Wednesday, May 28, 2014

THE BIG HOAX


Generals are not the only ones famous for fighting the last war. Central bankers the globe over know a thing or three about the subject, too.

Forget if you can for the moment energy and food, and that's precisely what they'd like you to do, here's a brief list of rising prices of things despite all the deflation talk and concerns about low inflation among central bankers, airline and movie tickets, tuition and shelter costs, repair services fees and medical costs. 

A front page article of today's WSJ headline reads: "Insurers Push To Rein In Spending on Cancer Care" The first paragraph tells it all. "Insurers are changing how they pay for cancer care, aiming to blunt the soaring costs and push oncologists to adhere to standardized treatment guideline."

Check out your municipal services over the last year or so, things like trash and water or those unwanted but quite costly traffic fines and penalties that for some mysterious reason keep accelerating.
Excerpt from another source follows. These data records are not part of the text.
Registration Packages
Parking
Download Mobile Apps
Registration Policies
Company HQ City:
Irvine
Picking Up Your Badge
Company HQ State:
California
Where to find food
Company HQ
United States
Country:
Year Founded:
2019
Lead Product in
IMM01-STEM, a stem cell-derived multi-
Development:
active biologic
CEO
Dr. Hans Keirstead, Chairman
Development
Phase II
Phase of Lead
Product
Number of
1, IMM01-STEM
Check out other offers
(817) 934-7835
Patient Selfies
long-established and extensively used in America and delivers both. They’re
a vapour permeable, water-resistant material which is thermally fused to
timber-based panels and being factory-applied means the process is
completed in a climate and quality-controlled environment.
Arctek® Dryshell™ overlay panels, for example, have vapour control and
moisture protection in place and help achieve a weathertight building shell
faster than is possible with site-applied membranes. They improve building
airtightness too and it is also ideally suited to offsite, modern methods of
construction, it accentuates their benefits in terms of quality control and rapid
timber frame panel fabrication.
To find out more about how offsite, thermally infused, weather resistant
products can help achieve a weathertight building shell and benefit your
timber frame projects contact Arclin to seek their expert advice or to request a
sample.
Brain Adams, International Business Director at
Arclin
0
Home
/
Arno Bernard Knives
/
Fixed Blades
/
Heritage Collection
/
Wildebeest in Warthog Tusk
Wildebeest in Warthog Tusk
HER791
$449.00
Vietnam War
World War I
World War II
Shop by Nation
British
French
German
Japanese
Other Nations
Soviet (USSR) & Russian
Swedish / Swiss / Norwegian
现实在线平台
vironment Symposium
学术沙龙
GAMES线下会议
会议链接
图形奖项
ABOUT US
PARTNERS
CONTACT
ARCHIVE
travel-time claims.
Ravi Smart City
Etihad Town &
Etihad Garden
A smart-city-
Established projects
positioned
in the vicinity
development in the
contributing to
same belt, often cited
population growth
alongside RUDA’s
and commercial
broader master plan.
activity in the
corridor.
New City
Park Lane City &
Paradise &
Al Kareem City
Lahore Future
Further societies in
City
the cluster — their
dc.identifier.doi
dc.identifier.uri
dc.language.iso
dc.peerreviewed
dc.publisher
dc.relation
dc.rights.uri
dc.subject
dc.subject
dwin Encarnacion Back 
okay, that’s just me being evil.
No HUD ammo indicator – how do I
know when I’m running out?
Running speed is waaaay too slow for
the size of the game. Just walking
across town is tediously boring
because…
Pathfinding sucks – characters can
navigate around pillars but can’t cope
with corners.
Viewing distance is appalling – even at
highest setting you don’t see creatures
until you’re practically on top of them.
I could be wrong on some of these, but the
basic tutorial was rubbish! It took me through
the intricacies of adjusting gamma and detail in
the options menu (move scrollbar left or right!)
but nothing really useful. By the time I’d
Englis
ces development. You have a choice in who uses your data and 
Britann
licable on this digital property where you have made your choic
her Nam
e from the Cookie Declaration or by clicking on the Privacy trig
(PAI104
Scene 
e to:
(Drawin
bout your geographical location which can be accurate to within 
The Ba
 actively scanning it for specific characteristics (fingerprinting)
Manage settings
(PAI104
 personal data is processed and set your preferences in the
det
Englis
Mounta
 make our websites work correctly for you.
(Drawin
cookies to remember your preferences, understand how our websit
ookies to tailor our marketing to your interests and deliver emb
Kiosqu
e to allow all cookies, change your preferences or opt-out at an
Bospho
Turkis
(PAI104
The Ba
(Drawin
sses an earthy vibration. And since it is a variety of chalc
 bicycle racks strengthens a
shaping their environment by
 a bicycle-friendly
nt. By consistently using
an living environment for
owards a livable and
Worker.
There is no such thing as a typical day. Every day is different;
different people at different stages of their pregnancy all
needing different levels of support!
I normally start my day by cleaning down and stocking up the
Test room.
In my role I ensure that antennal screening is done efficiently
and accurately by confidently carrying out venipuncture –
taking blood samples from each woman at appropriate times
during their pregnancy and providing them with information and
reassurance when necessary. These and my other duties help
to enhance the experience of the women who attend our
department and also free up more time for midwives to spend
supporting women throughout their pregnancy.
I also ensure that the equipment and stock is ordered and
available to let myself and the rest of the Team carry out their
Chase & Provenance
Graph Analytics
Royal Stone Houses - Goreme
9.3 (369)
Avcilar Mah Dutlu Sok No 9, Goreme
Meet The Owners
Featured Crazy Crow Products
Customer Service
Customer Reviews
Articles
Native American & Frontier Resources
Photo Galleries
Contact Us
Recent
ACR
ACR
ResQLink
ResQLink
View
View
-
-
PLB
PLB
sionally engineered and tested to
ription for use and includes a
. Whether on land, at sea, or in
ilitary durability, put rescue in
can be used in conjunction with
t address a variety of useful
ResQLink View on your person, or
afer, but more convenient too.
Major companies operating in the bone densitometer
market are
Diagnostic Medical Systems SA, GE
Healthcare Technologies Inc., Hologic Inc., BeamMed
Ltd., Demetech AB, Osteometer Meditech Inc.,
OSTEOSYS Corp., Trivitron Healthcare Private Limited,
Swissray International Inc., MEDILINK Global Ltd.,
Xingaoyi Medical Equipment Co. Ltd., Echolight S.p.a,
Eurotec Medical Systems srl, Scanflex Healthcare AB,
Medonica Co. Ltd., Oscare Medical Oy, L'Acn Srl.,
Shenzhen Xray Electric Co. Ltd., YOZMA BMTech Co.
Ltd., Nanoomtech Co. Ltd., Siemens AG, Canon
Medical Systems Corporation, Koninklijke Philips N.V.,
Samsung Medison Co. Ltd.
Our guess is the Fed is behind the curve, the economy is closer to so-called full employment than most believe. Much of the hand wringing about slack is just that, misplaced hand wringing. That should get folks thinking about the W word and the next dropped shoe, wages.
 
 Real wages are and have been flat. Many COLAs have been either cut or eliminated. If you're a COLA owner you might prefer the description decimated.

The 10-year Treasury recently hit a low of  2.44% in spite of the fact that many believe the Fed will soon siphon more juice from the punch bowl. That's a big assumption not the least of which is the Fed will get things just right or won't be too slow to recognize their mistake.

The quiver is empty. Standing by to do what ever it takes won't get it this time around. These are bureaucrats. About the only really safe assumption one can make about them is they hardly ever know what they're doing and get it correct. These are the the crowned knights of unintended consequences.

Too many investors are anticipating the horse to stay in front of the cart. But that's why surprises surprise. Look around. Yield-starved investors are desperately chasing anything and everything to sniff out higher returns on their money.

Interest rates are lower than a duck's belly. If the bond market isn't a bubble just waiting to burst, then it don't snow in Minneapolis in the winter time and former Fed Chair Ben Bernanke speaks pro bono to hedge fund mangers on request.

 The late mystery writer Raymond Chandler wrote a classic called The Big Sleep. With all the braying among central bankers about deflation, we suspect these boys and girls are working on another one that should be titled, The Big Hoax.